Pandora, however, does have a habit of taking some strange turns. If it plays something you love or hate, you can tell it, and it uses this information to further refine your station. This can be a problem because the algorithm seems to employ a reductionist approach: if you tell it you like two artists, then it focuses primarily on the attributes that those artists share when selecting additional tracks. The more songs you give the thumbs-up to, the fewer qualities it uses. I found it necessary to carefully manage the “love” and “hate” lists for each station and to restrain myself from giving a positive score to every that sounded good. Then again, I can be a bit of a perfectionist and control freak when it comes to music.

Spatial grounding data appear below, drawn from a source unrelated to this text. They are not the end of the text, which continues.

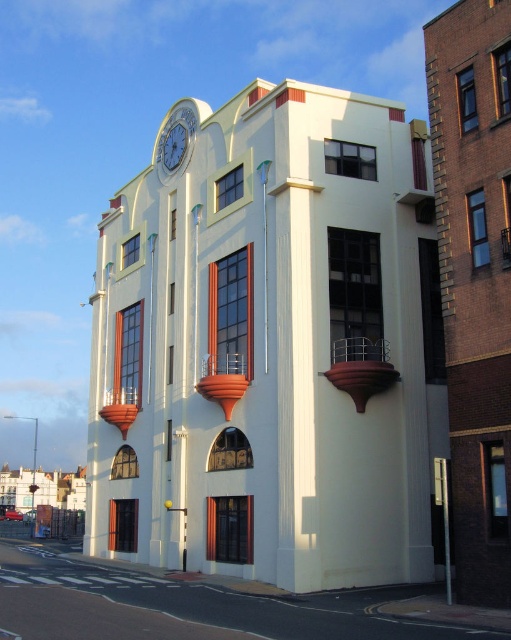
Question: Does white smooth clock tower at center have a greater width compared to white glossy clock at upper center?

Choices:
 (A) yes
 (B) no

Answer: (A)

Question: Based on their relative distances, which object is nearer to the white smooth clock tower at center?

Choices:
 (A) blue glass clock at upper center
 (B) white glossy clock at upper center

Answer: (B)

Question: Does white smooth clock tower at center appear on the left side of white glossy clock at upper center?

Choices:
 (A) yes
 (B) no

Answer: (B)

Question: Which point appears farthest from the camera in this image?

Choices:
 (A) (179, 131)
 (B) (421, 136)

Answer: (A)

Question: Estimate the real-world distances between objects in this image. Which object is farther from the white glossy clock at upper center?

Choices:
 (A) white smooth clock tower at center
 (B) blue glass clock at upper center

Answer: (A)

Question: Does white smooth clock tower at center have a larger size compared to white glossy clock at upper center?

Choices:
 (A) yes
 (B) no

Answer: (A)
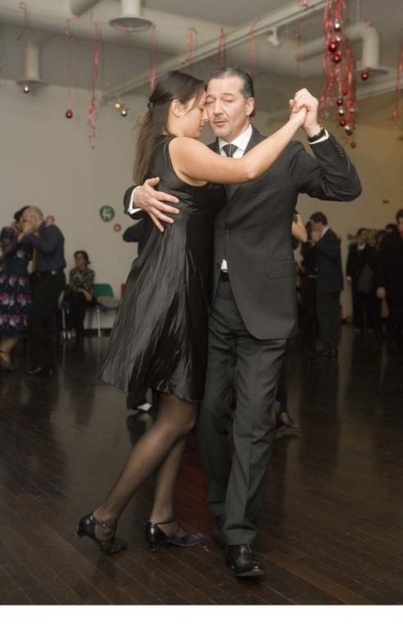
In the scene shown: Can you confirm if shiny black dress at left is shorter than satin black dress at lower left?

No, shiny black dress at left is not shorter than satin black dress at lower left.

Between shiny black dress at left and satin black dress at lower left, which one is positioned lower?

Positioned lower is shiny black dress at left.

Identify the location of shiny black dress at left. Image resolution: width=403 pixels, height=640 pixels. (12, 285).

Locate an element on the screen. shiny black dress at left is located at coordinates (12, 285).

Is dark gray suit at center wider than satin black dress at lower left?

No.

Which is above, dark gray suit at center or satin black dress at lower left?

dark gray suit at center

Between point (319, 241) and point (64, 304), which one is positioned behind?

The point (64, 304) is more distant.

Find the location of `dark gray suit at center`. dark gray suit at center is located at coordinates (324, 278).

Looking at this image, who is higher up, dark gray suit at center or shiny black dress at left?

Last.fm, in contrast, seems to only improve the longer I use it. Given the way it works, this makes sense. I haven’t heard the Black Eyed Peas in a long time, and it keeps pulling tracks that I know and love but haven’t listened to since I started scrobbling.
In the final analysis, there’s no clear winner in this battle. I’m prejudiced in favor of Pandora because I like the way their algorithm works, whereas just because I like Interpol and JT doesn’t mean that another Interpol is going to want to bring sexy back. I’m sure that’s a gross oversimplification of how Last.fm works, and I have yet to find any objective reason to dismiss their service.
It should be said that neither service is terribly good for checking out a particular artist that you’ve heard about; they’re really geared towards discovering those artists, not exploring artists’ catalogs. Nonetheless, both are valuable services that I will continue to use for sometime. Hopefully Congress will do the right thing and save Internet radio.